**Records**
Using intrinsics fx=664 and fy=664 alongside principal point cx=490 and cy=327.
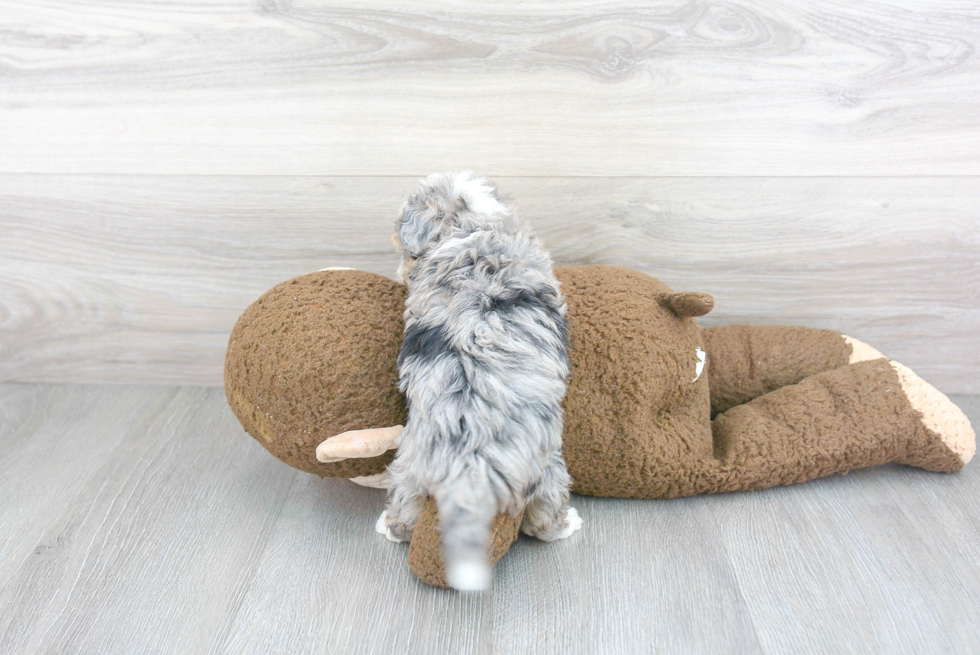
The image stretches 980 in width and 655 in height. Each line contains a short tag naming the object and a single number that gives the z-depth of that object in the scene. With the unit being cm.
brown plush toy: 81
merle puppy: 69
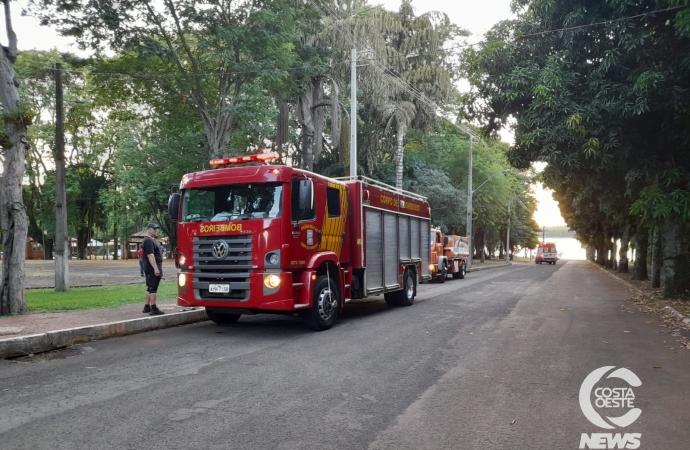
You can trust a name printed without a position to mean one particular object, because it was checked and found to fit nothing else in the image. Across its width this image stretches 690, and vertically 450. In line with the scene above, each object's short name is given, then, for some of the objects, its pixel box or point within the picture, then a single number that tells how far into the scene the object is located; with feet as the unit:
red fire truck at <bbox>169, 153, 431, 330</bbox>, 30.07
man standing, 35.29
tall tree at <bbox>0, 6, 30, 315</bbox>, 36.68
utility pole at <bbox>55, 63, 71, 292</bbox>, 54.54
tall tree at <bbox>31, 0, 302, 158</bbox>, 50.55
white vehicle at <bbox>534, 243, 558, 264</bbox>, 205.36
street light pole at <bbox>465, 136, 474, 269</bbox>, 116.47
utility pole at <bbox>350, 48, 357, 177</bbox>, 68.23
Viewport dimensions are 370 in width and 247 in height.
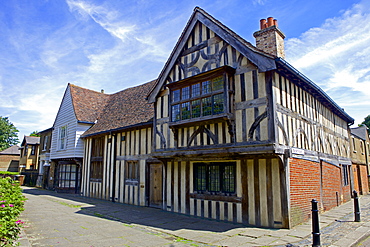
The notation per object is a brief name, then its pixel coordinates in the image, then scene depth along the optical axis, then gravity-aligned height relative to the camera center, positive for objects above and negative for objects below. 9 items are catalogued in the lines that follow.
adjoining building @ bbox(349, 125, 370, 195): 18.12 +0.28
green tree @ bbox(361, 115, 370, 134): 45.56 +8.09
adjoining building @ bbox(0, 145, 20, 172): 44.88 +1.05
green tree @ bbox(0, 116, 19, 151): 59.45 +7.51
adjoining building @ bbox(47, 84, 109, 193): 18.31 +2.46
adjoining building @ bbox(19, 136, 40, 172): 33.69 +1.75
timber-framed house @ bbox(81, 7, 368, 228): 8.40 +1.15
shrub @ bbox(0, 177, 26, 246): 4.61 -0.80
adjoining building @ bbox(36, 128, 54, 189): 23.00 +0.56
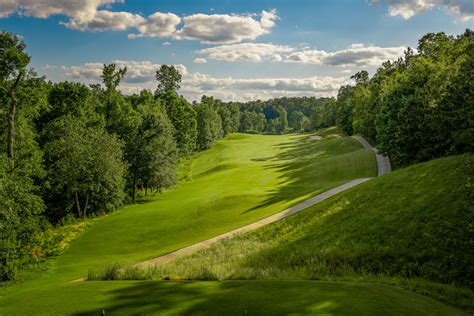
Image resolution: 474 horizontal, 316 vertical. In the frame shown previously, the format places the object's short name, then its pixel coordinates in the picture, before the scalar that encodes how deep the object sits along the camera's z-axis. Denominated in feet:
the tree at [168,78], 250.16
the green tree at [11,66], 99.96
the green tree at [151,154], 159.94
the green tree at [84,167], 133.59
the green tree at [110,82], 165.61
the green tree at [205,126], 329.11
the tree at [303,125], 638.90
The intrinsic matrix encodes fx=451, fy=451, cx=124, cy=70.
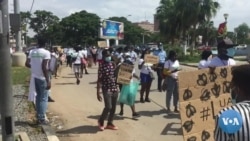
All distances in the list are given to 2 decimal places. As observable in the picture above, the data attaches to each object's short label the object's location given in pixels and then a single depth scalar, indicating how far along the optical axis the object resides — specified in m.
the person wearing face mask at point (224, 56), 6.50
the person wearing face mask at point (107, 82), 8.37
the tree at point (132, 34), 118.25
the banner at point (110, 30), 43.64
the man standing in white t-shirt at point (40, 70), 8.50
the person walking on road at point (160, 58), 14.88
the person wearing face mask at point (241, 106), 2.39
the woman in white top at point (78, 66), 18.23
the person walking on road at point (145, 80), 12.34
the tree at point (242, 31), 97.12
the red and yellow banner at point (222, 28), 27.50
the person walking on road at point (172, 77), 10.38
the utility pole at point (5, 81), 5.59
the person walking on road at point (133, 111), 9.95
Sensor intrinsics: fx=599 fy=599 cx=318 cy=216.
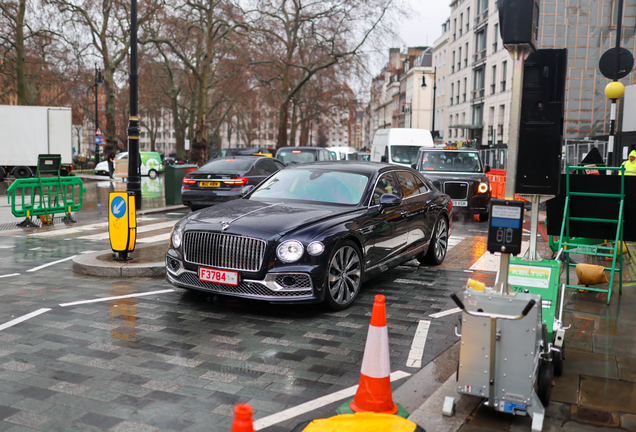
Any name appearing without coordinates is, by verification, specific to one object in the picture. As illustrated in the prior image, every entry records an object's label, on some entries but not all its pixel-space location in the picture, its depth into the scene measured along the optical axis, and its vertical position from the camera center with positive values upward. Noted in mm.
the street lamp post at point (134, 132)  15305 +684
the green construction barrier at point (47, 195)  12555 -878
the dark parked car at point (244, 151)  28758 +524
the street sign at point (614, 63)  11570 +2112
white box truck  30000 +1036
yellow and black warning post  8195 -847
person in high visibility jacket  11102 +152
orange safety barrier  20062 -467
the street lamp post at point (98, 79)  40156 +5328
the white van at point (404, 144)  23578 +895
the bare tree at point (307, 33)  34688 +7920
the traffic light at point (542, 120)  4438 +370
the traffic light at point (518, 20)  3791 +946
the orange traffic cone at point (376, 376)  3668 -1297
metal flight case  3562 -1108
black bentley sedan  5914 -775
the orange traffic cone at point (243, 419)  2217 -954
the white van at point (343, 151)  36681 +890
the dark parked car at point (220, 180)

**How to complete this task**
Whenever a line of the data holds the string "parked", pick that line out.

**Task response**
the dark parked car at point (244, 151)  28758 +524
the dark parked car at point (220, 180)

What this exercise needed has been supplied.